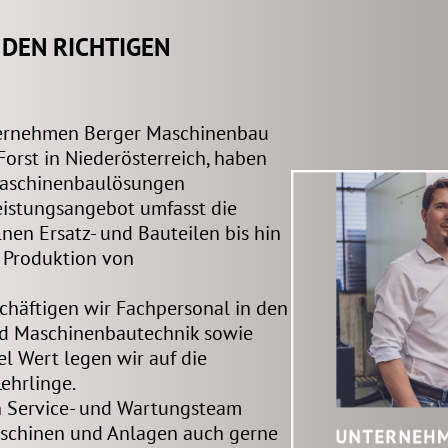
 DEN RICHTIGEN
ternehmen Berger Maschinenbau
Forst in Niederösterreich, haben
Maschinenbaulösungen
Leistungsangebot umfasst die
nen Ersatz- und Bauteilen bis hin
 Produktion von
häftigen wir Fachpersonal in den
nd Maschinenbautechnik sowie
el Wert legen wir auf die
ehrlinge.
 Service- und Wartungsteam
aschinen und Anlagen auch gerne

# # # # #

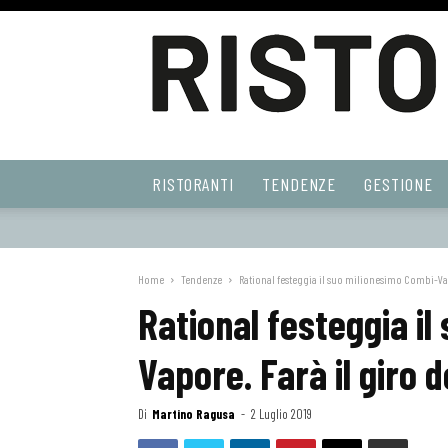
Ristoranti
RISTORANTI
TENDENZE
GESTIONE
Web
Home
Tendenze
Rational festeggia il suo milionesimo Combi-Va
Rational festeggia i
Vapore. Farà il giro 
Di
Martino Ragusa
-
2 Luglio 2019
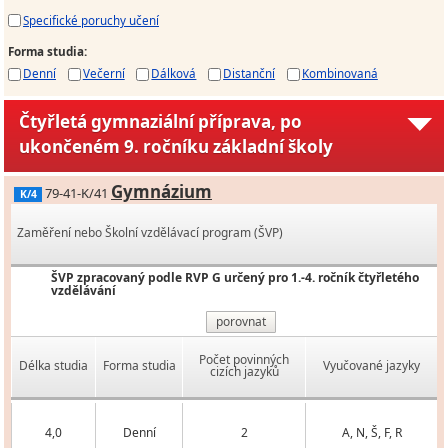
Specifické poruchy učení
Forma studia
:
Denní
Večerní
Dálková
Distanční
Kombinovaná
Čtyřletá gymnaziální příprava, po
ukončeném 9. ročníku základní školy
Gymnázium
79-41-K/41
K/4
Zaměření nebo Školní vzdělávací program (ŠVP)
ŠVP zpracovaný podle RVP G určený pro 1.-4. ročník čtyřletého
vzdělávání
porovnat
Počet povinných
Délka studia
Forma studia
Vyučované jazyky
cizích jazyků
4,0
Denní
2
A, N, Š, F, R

# # # # #

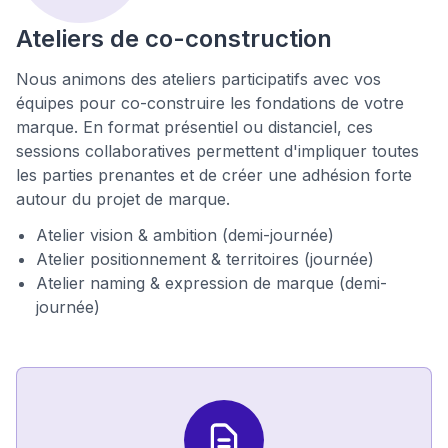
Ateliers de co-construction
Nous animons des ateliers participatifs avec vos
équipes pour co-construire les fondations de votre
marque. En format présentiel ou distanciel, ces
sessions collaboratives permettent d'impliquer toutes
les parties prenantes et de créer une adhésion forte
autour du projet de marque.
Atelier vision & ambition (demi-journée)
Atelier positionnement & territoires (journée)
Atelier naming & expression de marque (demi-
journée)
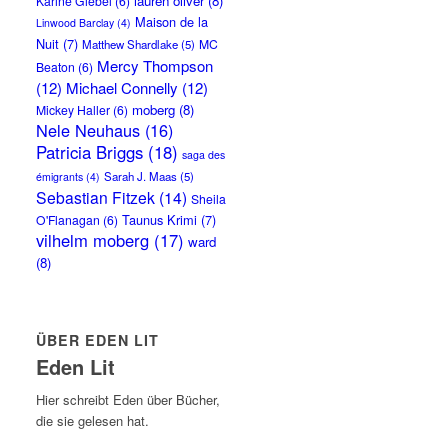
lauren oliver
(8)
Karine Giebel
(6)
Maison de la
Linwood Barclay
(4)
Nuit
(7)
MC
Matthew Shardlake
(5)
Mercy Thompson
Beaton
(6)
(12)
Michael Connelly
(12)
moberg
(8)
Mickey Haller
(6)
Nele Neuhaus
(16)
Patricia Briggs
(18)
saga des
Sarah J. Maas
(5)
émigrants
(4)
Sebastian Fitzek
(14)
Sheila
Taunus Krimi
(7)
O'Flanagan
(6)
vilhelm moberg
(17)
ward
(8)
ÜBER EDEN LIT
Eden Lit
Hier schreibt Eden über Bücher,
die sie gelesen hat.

# # # # #

▶ [WHAT NEEDS TO BE DONE]: From the rows above, extract every line between the one holding "Ateliers de co-construction" and the one holding "die sie gelesen hat.", both included, and reproduce each one verbatim. Omit the pictures.

▶ [RESULT OF THE TASK]:
Ateliers de co-construction
Nous animons des ateliers participatifs avec vos
équipes pour co-construire les fondations de votre
marque. En format présentiel ou distanciel, ces
sessions collaboratives permettent d'impliquer toutes
les parties prenantes et de créer une adhésion forte
autour du projet de marque.
Atelier vision & ambition (demi-journée)
Atelier positionnement & territoires (journée)
Atelier naming & expression de marque (demi-
journée)
lauren oliver
(8)
Karine Giebel
(6)
Maison de la
Linwood Barclay
(4)
Nuit
(7)
MC
Matthew Shardlake
(5)
Mercy Thompson
Beaton
(6)
(12)
Michael Connelly
(12)
moberg
(8)
Mickey Haller
(6)
Nele Neuhaus
(16)
Patricia Briggs
(18)
saga des
Sarah J. Maas
(5)
émigrants
(4)
Sebastian Fitzek
(14)
Sheila
Taunus Krimi
(7)
O'Flanagan
(6)
vilhelm moberg
(17)
ward
(8)
ÜBER EDEN LIT
Eden Lit
Hier schreibt Eden über Bücher,
die sie gelesen hat.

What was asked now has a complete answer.